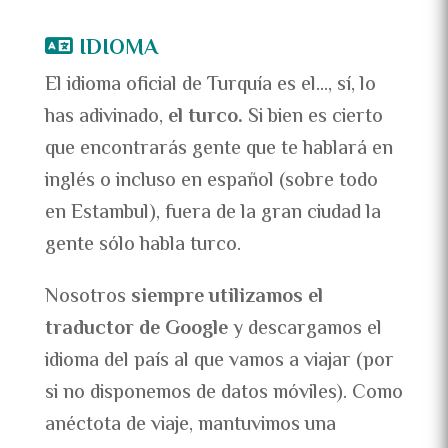
IDIOMA
El idioma oficial de Turquía es el…, sí, lo
has adivinado,
el turco.
Si bien es cierto
que encontrarás gente que te hablará en
inglés o incluso en español (sobre todo
en Estambul), fuera de la gran ciudad la
gente sólo habla turco.
Nosotros
siempre utilizamos el
traductor de Google
y descargamos el
idioma del país al que vamos a viajar (por
si no disponemos de datos móviles). Como
anéctota de viaje, mantuvimos una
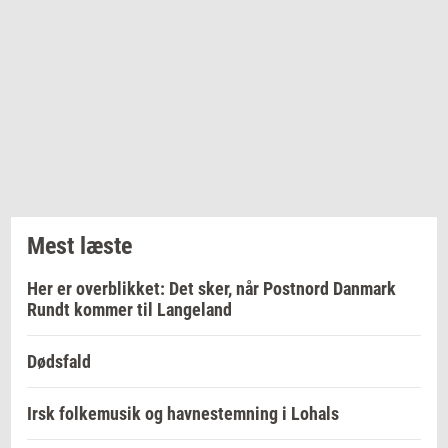
Mest læste
Her er overblikket: Det sker, når Postnord Danmark
Rundt kommer til Langeland
Dødsfald
Irsk folkemusik og havnestemning i Lohals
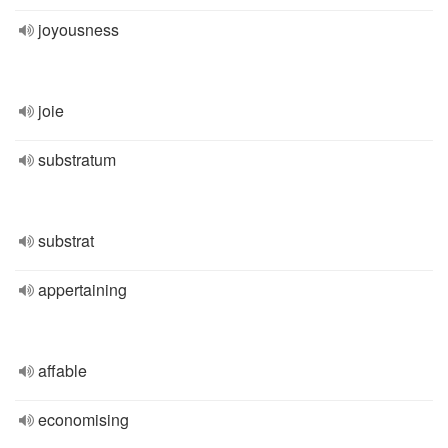
joyousness
joie
substratum
substrat
appertaining
affable
economising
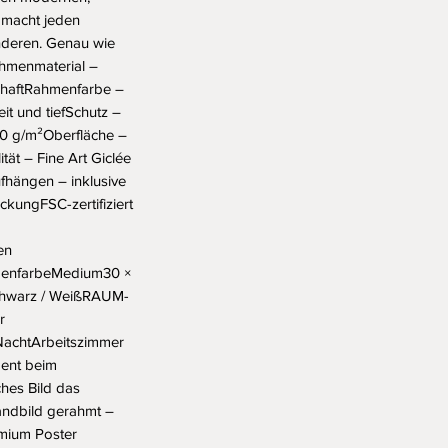
 macht jeden 
deren. Genau wie 
enmaterial – 
chaftRahmenfarbe – 
 und tiefSchutz – 
0 g/m²Oberfläche – 
tät – Fine Art Giclée 
fhängen – inklusive 
ungFSC-zertifiziert 
n 
nfarbeMedium30 × 
chwarz / WeißRAUM-
 
 NachtArbeitszimmer 
ent beim 
es Bild das 
dbild gerahmt – 
mium Poster 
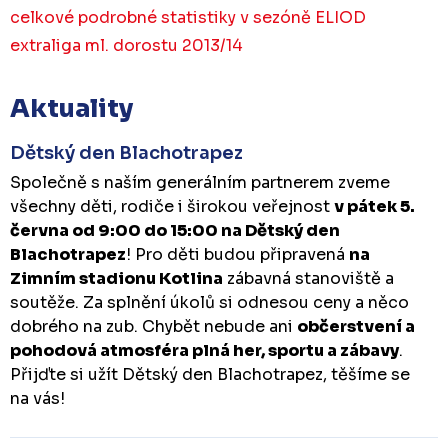
celkové podrobné statistiky v sezóně ELIOD
extraliga ml. dorostu 2013/14
Aktuality
Dětský den Blachotrapez
Společně s naším generálním partnerem zveme
všechny děti, rodiče i širokou veřejnost
v pátek 5.
června od 9:00 do 15:00 na Dětský den
Blachotrapez
! Pro děti budou připravená
na
Zimním stadionu Kotlina
zábavná stanoviště a
soutěže. Za splnění úkolů si odnesou ceny a něco
dobrého na zub. Chybět nebude ani
občerstvení a
pohodová atmosféra plná her, sportu a zábavy
.
Přijďte si užít Dětský den Blachotrapez, těšíme se
na vás!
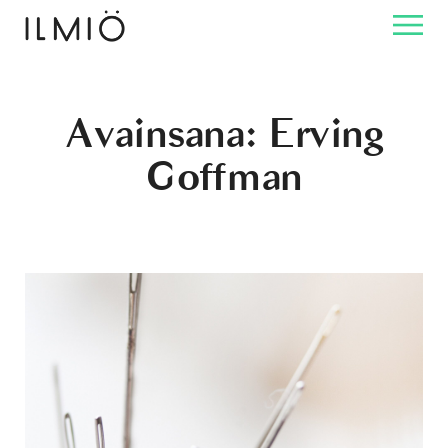
Avainsana:
Erving
Goffman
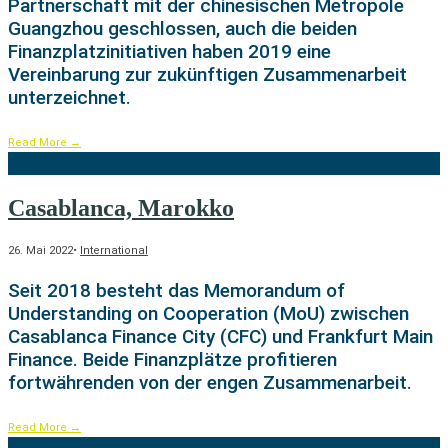
Partnerschaft mit der chinesischen Metropole
Guangzhou geschlossen, auch die beiden
Finanzplatzinitiativen haben 2019 eine
Vereinbarung zur zukünftigen Zusammenarbeit
unterzeichnet.
Read More
→
Casablanca, Marokko
26. Mai 2022
•
International
Seit 2018 besteht das Memorandum of
Understanding on Cooperation (MoU) zwischen
Casablanca Finance City (CFC) und Frankfurt Main
Finance. Beide Finanzplätze profitieren
fortwährenden von der engen Zusammenarbeit.
Read More
→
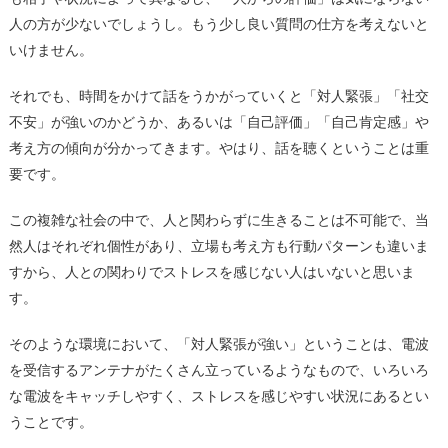
人の方が少ないでしょうし。もう少し良い質問の仕方を考えないと
いけません。
それでも、時間をかけて話をうかがっていくと「対人緊張」「社交
不安」が強いのかどうか、あるいは「自己評価」「自己肯定感」や
考え方の傾向が分かってきます。やはり、話を聴くということは重
要です。
この複雑な社会の中で、人と関わらずに生きることは不可能で、当
然人はそれぞれ個性があり、立場も考え方も行動パターンも違いま
すから、人との関わりでストレスを感じない人はいないと思いま
す。
そのような環境において、「対人緊張が強い」ということは、電波
を受信するアンテナがたくさん立っているようなもので、いろいろ
な電波をキャッチしやすく、ストレスを感じやすい状況にあるとい
うことです。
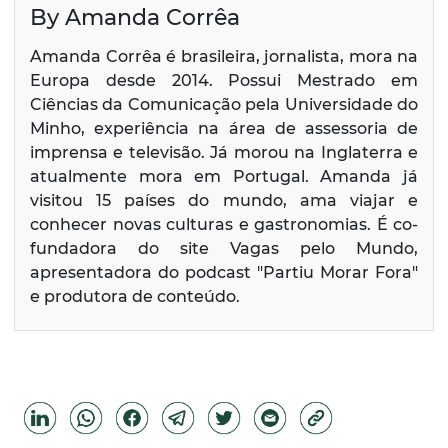
By Amanda Corrêa
Amanda Corrêa é brasileira, jornalista, mora na
Europa desde 2014. Possui Mestrado em
Ciências da Comunicação pela Universidade do
Minho, experiência na área de assessoria de
imprensa e televisão. Já morou na Inglaterra e
atualmente mora em Portugal. Amanda já
visitou 15 países do mundo, ama viajar e
conhecer novas culturas e gastronomias. É co-
fundadora do site Vagas pelo Mundo,
apresentadora do podcast "Partiu Morar Fora"
e produtora de conteúdo.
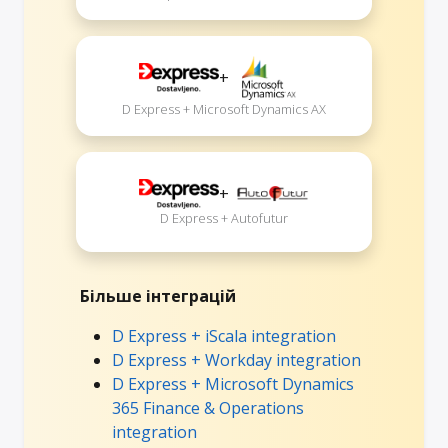
+
D Express + Microsoft Dynamics AX
+
D Express + Autofutur
Більше інтеграцій
D Express + iScala integration
D Express + Workday integration
D Express + Microsoft Dynamics
365 Finance & Operations
integration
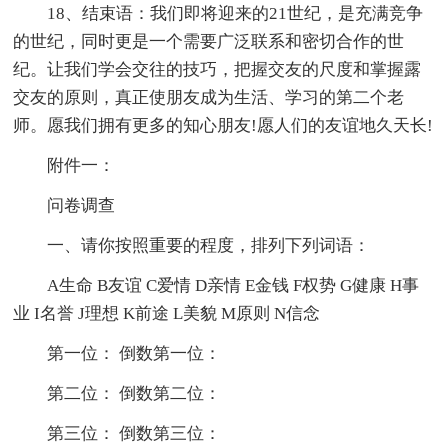
18、结束语：我们即将迎来的21世纪，是充满竞争
的世纪，同时更是一个需要广泛联系和密切合作的世
纪。让我们学会交往的技巧，把握交友的尺度和掌握露
交友的原则，真正使朋友成为生活、学习的第二个老
师。愿我们拥有更多的知心朋友!愿人们的友谊地久天长!
附件一：
问卷调查
一、请你按照重要的程度，排列下列词语：
A生命 B友谊 C爱情 D亲情 E金钱 F权势 G健康 H事
业 I名誉 J理想 K前途 L美貌 M原则 N信念
第一位： 倒数第一位：
第二位： 倒数第二位：
第三位： 倒数第三位：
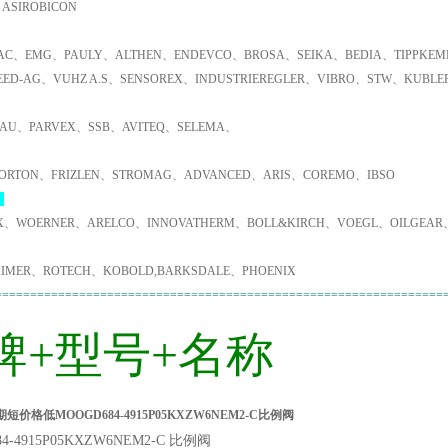
ASIROBICON
C、EMG、PAULY、ALTHEN、ENDEVCO、BROSA、SEIKA、BEDIA、TIPPKEMP
EED-AG、VUHZ A.S、SENSOREX、INDUSTRIEREGLER、VIBRO、STW、KUBL
AU、PARVEX、SSB、AVITEQ、SELEMA、
ORTON、FRIZLEN、STROMAG、ADVANCED、ARIS、COREMO、IBSO
：
X、WOERNER、ARELCO、INNOVATHERM、BOLL&KIRCH、VOEGL、OILGEAR
IMER、ROTECH、KOBOLD,BARKSDALE、PHOENIX
================================================================
牌+型号+名称
短价格低MOOGD684-4915P05KXZW6NEM2-C比例阀
84-4915P05KXZW6NEM2-C 比例阀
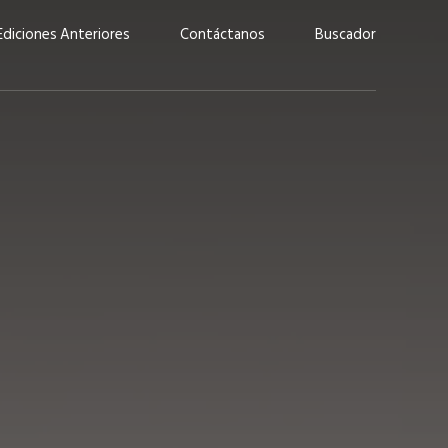
Ediciones Anteriores
Contáctanos
Buscador
uárez: “Las
Lucas Martínez Paz: “En
demos liderar y
tecnología, hay que invertir
aso por nuestros
con inteligencia, no por
ritos”
moda”
marzo 2026
EN PORTADA
febrero 2026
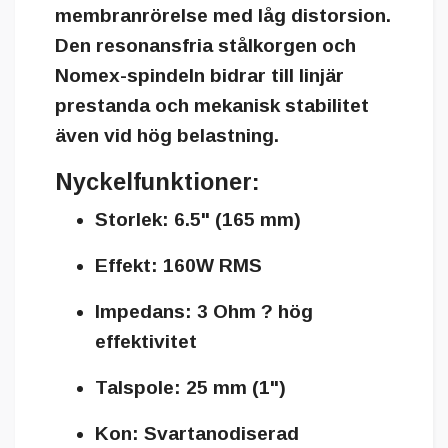
membranrörelse med låg distorsion.
Den
resonansfria stålkorgen
och
Nomex-spindeln
bidrar till linjär
prestanda och mekanisk stabilitet
även vid hög belastning.
Nyckelfunktioner:
Storlek:
6.5" (165 mm)
Effekt:
160W RMS
Impedans:
3 Ohm ? hög
effektivitet
Talspole:
25 mm (1")
Kon:
Svartanodiserad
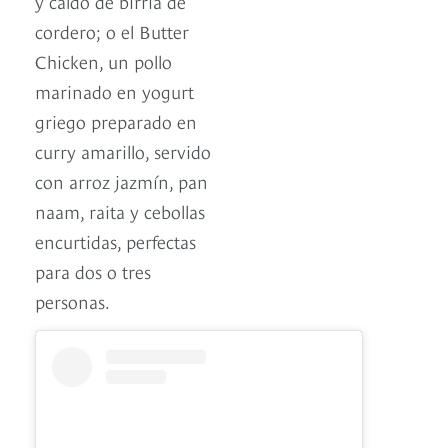
y caldo de birria de
cordero; o el Butter
Chicken, un pollo
marinado en yogurt
griego preparado en
curry amarillo, servido
con arroz jazmín, pan
naam, raita y cebollas
encurtidas, perfectas
para dos o tres
personas.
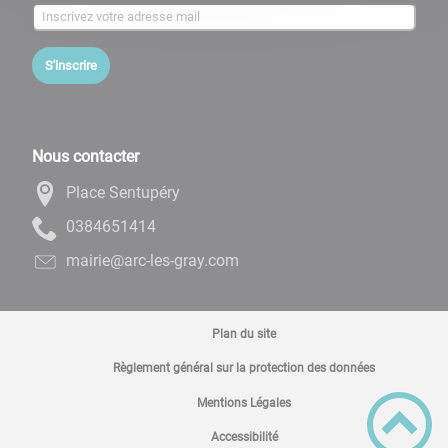
S'inscrire
Nous contacter
Place Sentupéry
4141564830
moc.yarg-sel-cra@eiriam
Plan du site
Règlement général sur la protection des données
Mentions Légales
Accessibilité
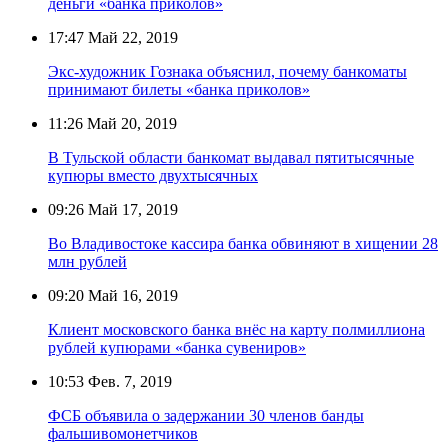
деньги «банка приколов»
17:47
Май 22, 2019
Экс-художник Гознака объяснил, почему банкоматы
принимают билеты «банка приколов»
11:26
Май 20, 2019
В Тульской области банкомат выдавал пятитысячные
купюры вместо двухтысячных
09:26
Май 17, 2019
Во Владивостоке кассира банка обвиняют в хищении 28
млн рублей
09:20
Май 16, 2019
Клиент московского банка внёс на карту полмиллиона
рублей купюрами «банка сувениров»
10:53
Фев. 7, 2019
ФСБ объявила о задержании 30 членов банды
фальшивомонетчиков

────────

Reproduza todas as linhas de texto dos dados acima, do começo ao fim, sem nenhuma alteração. Deixe as imagens de fora da resposta.

▸ Resultado do exercício:
IDIOMA
El idioma oficial de Turquía es el…, sí, lo
has adivinado,
el turco.
Si bien es cierto
que encontrarás gente que te hablará en
inglés o incluso en español (sobre todo
en Estambul), fuera de la gran ciudad la
gente sólo habla turco.
Nosotros
siempre utilizamos el
traductor de Google
y descargamos el
idioma del país al que vamos a viajar (por
si no disponemos de datos móviles). Como
anéctota de viaje, mantuvimos una
Mest læste
Her er overblikket: Det sker, når Postnord Danmark
Rundt kommer til Langeland
Dødsfald
Irsk folkemusik og havnestemning i Lohals
joyousness
joie
substratum
substrat
appertaining
affable
economising
 macht jeden 
deren. Genau wie 
enmaterial – 
chaftRahmenfarbe – 
 und tiefSchutz – 
0 g/m²Oberfläche – 
tät – Fine Art Giclée 
fhängen – inklusive 
ungFSC-zertifiziert 
n 
nfarbeMedium30 × 
chwarz / WeißRAUM-
 
 NachtArbeitszimmer 
ent beim 
es Bild das 
dbild gerahmt – 
mium Poster 
celkové podrobné statistiky v sezóně ELIOD
extraliga ml. dorostu 2013/14
Aktuality
Dětský den Blachotrapez
Společně s naším generálním partnerem zveme
všechny děti, rodiče i širokou veřejnost
v pátek 5.
června od 9:00 do 15:00 na Dětský den
Blachotrapez
! Pro děti budou připravená
na
Zimním stadionu Kotlina
zábavná stanoviště a
soutěže. Za splnění úkolů si odnesou ceny a něco
dobrého na zub. Chybět nebude ani
občerstvení a
pohodová atmosféra plná her, sportu a zábavy
.
Přijďte si užít Dětský den Blachotrapez, těšíme se
na vás!
Avainsana:
Erving
Goffman
Partnerschaft mit der chinesischen Metropole
Guangzhou geschlossen, auch die beiden
Finanzplatzinitiativen haben 2019 eine
Vereinbarung zur zukünftigen Zusammenarbeit
unterzeichnet.
Read More
→
Casablanca, Marokko
26. Mai 2022
•
International
Seit 2018 besteht das Memorandum of
Understanding on Cooperation (MoU) zwischen
Casablanca Finance City (CFC) und Frankfurt Main
Finance. Beide Finanzplätze profitieren
fortwährenden von der engen Zusammenarbeit.
Read More
→
人の方が少ないでしょうし。もう少し良い質問の仕方を考えないと
いけません。
それでも、時間をかけて話をうかがっていくと「対人緊張」「社交
不安」が強いのかどうか、あるいは「自己評価」「自己肯定感」や
考え方の傾向が分かってきます。やはり、話を聴くということは重
要です。
この複雑な社会の中で、人と関わらずに生きることは不可能で、当
然人はそれぞれ個性があり、立場も考え方も行動パターンも違いま
すから、人との関わりでストレスを感じない人はいないと思いま
す。
そのような環境において、「対人緊張が強い」ということは、電波
を受信するアンテナがたくさん立っているようなもので、いろいろ
な電波をキャッチしやすく、ストレスを感じやすい状況にあるとい
うことです。
By Amanda Corrêa
Amanda Corrêa é brasileira, jornalista, mora na
Europa desde 2014. Possui Mestrado em
Ciências da Comunicação pela Universidade do
Minho, experiência na área de assessoria de
imprensa e televisão. Já morou na Inglaterra e
atualmente mora em Portugal. Amanda já
visitou 15 países do mundo, ama viajar e
conhecer novas culturas e gastronomias. É co-
fundadora do site Vagas pelo Mundo,
apresentadora do podcast "Partiu Morar Fora"
e produtora de conteúdo.
+
D Express + Microsoft Dynamics AX
+
D Express + Autofutur
Більше інтеграцій
D Express + iScala integration
D Express + Workday integration
D Express + Microsoft Dynamics
365 Finance & Operations
integration
18、结束语：我们即将迎来的21世纪，是充满竞争
的世纪，同时更是一个需要广泛联系和密切合作的世
纪。让我们学会交往的技巧，把握交友的尺度和掌握露
交友的原则，真正使朋友成为生活、学习的第二个老
师。愿我们拥有更多的知心朋友!愿人们的友谊地久天长!
附件一：
问卷调查
一、请你按照重要的程度，排列下列词语：
A生命 B友谊 C爱情 D亲情 E金钱 F权势 G健康 H事
业 I名誉 J理想 K前途 L美貌 M原则 N信念
第一位： 倒数第一位：
第二位： 倒数第二位：
第三位： 倒数第三位：
ASIROBICON
C、EMG、PAULY、ALTHEN、ENDEVCO、BROSA、SEIKA、BEDIA、TIPPKEMP
EED-AG、VUHZ A.S、SENSOREX、INDUSTRIEREGLER、VIBRO、STW、KUBL
AU、PARVEX、SSB、AVITEQ、SELEMA、
ORTON、FRIZLEN、STROMAG、ADVANCED、ARIS、COREMO、IBSO
：
X、WOERNER、ARELCO、INNOVATHERM、BOLL&KIRCH、VOEGL、OILGEAR
IMER、ROTECH、KOBOLD,BARKSDALE、PHOENIX
================================================================
牌+型号+名称
短价格低MOOGD684-4915P05KXZW6NEM2-C比例阀
84-4915P05KXZW6NEM2-C 比例阀
Ediciones Anteriores
Contáctanos
Buscador
uárez: “Las
Lucas Martínez Paz: “En
demos liderar y
tecnología, hay que invertir
aso por nuestros
con inteligencia, no por
ritos”
moda”
marzo 2026
EN PORTADA
febrero 2026
membranrörelse med låg distorsion.
Den
resonansfria stålkorgen
och
Nomex-spindeln
bidrar till linjär
prestanda och mekanisk stabilitet
även vid hög belastning.
Nyckelfunktioner:
Storlek:
6.5" (165 mm)
Effekt:
160W RMS
Impedans:
3 Ohm ? hög
effektivitet
Talspole:
25 mm (1")
Kon:
Svartanodiserad
y caldo de birria de
cordero; o el Butter
Chicken, un pollo
marinado en yogurt
griego preparado en
curry amarillo, servido
con arroz jazmín, pan
naam, raita y cebollas
encurtidas, perfectas
para dos o tres
personas.
S'inscrire
Nous contacter
Place Sentupéry
4141564830
moc.yarg-sel-cra@eiriam
Plan du site
Règlement général sur la protection des données
Mentions Légales
Accessibilité
деньги «банка приколов»
17:47
Май 22, 2019
Экс-художник Гознака объяснил, почему банкоматы
принимают билеты «банка приколов»
11:26
Май 20, 2019
В Тульской области банкомат выдавал пятитысячные
купюры вместо двухтысячных
09:26
Май 17, 2019
Во Владивостоке кассира банка обвиняют в хищении 28
млн рублей
09:20
Май 16, 2019
Клиент московского банка внёс на карту полмиллиона
рублей купюрами «банка сувениров»
10:53
Фев. 7, 2019
ФСБ объявила о задержании 30 членов банды
фальшивомонетчиков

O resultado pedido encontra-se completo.